| EXERCISE DETAILS |
Copy out the listing below so that each line matches exactly.

| WORKING DATA |

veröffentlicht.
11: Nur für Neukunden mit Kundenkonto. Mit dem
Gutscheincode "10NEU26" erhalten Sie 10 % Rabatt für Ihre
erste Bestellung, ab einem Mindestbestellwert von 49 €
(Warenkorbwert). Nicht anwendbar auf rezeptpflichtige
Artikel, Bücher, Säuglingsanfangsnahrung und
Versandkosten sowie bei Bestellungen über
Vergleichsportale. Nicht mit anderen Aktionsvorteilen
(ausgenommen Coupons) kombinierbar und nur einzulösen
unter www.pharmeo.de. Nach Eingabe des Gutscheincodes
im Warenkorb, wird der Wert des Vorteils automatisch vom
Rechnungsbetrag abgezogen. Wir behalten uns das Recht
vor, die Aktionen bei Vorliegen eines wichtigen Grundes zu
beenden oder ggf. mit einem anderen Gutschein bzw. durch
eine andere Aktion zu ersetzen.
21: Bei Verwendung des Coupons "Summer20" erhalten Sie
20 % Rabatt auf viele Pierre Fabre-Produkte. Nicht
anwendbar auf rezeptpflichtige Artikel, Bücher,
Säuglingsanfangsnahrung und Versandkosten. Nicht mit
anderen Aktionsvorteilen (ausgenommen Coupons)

| EXERCISE RESPONSE |
veröffentlicht.
11: Nur für Neukunden mit Kundenkonto. Mit dem
Gutscheincode "10NEU26" erhalten Sie 10 % Rabatt für Ihre
erste Bestellung, ab einem Mindestbestellwert von 49 €
(Warenkorbwert). Nicht anwendbar auf rezeptpflichtige
Artikel, Bücher, Säuglingsanfangsnahrung und
Versandkosten sowie bei Bestellungen über
Vergleichsportale. Nicht mit anderen Aktionsvorteilen
(ausgenommen Coupons) kombinierbar und nur einzulösen
unter www.pharmeo.de. Nach Eingabe des Gutscheincodes
im Warenkorb, wird der Wert des Vorteils automatisch vom
Rechnungsbetrag abgezogen. Wir behalten uns das Recht
vor, die Aktionen bei Vorliegen eines wichtigen Grundes zu
beenden oder ggf. mit einem anderen Gutschein bzw. durch
eine andere Aktion zu ersetzen.
21: Bei Verwendung des Coupons "Summer20" erhalten Sie
20 % Rabatt auf viele Pierre Fabre-Produkte. Nicht
anwendbar auf rezeptpflichtige Artikel, Bücher,
Säuglingsanfangsnahrung und Versandkosten. Nicht mit
anderen Aktionsvorteilen (ausgenommen Coupons)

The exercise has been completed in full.